Christopher Melani, MD, discusses the unmet needs remaining in the mantle cell lymphoma space.
Christopher Melani, MD, assistant research physician, Lymphoid Malignancies Branch, Center for Cancer Research, National Cancer Institute, discusses the unmet needs remaining in the mantle cell lymphoma (MCL) space.
Findings from phase 1 portion of the ViPOR study (NCT03223610) were presented during the 63rd American Society of Hematology (ASH) Annual Meeting & Exposition. ViPOR is a novel combination targeted therapy regimen consisting of venetoclax (Venclexta), ibrutinib (Imbruvica), prednisone, and lenalidomide (Revlimid).
While findings of the phase 1b/2 ViPOR study appeared safe for use in patients with MCL and has demonstrated preliminary activity, most therapies have not been able to cure patients with MCL, leaving the field with a major unmet need.
Transcription:
0:08 | MCL is still in general not curable with most therapies. We know that with high-dose chemotherapy we can get 3 or 4 years of remission. When you incorporate induction chemotherapy with autologous stem cell transplant, we're still able to get maybe out to 5 years or 6 years of remission. But again, there's still a continuous rate of relapse even after these intensive therapies.
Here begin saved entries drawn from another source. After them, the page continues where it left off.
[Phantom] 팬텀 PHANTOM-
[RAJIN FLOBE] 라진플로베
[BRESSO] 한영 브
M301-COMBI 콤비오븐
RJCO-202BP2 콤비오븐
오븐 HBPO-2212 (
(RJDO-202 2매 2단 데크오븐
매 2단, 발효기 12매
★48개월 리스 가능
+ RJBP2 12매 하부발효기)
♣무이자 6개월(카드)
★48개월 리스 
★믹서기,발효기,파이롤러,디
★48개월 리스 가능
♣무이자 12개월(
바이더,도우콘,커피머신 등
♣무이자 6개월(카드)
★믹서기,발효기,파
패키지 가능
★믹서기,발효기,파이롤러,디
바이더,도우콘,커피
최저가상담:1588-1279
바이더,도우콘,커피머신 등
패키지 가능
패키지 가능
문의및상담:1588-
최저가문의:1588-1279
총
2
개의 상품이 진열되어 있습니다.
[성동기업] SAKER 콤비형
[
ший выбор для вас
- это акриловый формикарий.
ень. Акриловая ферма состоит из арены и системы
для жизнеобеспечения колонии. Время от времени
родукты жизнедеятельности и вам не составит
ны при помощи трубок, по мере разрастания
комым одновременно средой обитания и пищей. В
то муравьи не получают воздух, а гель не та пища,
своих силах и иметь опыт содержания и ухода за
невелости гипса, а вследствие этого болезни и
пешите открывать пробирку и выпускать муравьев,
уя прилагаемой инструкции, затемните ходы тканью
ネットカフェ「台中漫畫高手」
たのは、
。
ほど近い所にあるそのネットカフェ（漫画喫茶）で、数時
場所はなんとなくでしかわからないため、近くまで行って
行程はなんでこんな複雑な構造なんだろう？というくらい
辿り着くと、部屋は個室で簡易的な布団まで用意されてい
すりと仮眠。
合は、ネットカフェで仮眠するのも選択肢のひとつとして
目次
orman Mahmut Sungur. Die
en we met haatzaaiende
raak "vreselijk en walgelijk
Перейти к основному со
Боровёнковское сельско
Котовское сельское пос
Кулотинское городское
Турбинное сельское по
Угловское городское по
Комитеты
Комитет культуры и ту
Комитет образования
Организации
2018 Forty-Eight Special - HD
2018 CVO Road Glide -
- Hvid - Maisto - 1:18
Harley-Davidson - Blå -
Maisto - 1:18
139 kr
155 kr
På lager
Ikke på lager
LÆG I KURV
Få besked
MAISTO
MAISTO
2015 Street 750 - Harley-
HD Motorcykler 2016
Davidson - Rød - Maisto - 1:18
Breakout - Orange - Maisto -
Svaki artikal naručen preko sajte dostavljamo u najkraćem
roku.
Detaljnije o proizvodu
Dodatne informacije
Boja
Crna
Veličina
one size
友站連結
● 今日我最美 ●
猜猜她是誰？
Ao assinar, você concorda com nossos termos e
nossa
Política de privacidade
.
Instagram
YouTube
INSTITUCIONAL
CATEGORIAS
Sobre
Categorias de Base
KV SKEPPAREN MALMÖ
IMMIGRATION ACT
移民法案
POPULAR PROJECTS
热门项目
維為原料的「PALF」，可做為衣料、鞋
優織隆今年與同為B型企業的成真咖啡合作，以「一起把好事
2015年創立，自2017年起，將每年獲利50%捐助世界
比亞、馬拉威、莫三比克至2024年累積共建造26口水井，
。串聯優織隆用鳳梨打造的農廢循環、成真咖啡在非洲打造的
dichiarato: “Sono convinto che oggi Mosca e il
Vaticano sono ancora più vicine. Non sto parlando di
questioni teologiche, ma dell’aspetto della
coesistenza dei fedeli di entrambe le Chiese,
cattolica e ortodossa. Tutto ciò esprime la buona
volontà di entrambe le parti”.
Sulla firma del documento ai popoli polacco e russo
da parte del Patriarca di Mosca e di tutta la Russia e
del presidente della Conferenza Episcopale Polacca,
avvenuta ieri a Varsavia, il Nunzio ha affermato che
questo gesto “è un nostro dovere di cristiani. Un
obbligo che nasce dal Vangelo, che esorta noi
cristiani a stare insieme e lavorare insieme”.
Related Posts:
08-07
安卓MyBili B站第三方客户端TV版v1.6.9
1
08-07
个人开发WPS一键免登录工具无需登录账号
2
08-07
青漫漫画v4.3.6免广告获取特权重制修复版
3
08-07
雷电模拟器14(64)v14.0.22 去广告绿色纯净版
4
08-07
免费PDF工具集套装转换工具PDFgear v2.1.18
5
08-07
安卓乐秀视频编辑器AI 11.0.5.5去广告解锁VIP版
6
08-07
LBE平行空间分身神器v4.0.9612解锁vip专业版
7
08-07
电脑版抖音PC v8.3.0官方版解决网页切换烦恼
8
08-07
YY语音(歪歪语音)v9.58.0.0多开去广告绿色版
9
0:40 | We know that patients who relapse and then go on BTK inhibitor and progress, the median progression-free survival is about 2.5 years, but I think 1 of the current unmet needs is these BTK patients who progress on BTK because again, retrospective studies have shown the median survival is very poor in patients who progress after BTK so what the most appropriate therapy is for those patients. In the ViPOR study, 44% of our patients were BTK had relapsed or refractory to BTK inhibitors. The fact that we're seeing CR rates, even in these patients who were exposed to prior BTK is pretty exciting.
1:32 | I think the BTK failures are certainly some areas in which we have to work on novel therapies. P53-mutated or deleted, patients often have very poor prognosis with standard chemotherapy, and then the blastoid mantle cell patients as well tend to have very aggressive disease and patients don't often respond well to chemotherapy. Whether some of this resistance of blastoid and p53-mutated mantle cells can be overcome from some of these newer novel combination therapy regimens, is still to be determined. We are assessing, we are sequencing our tumors and looking for those mutations to see if I may have overcome some of these negative prognostic markers.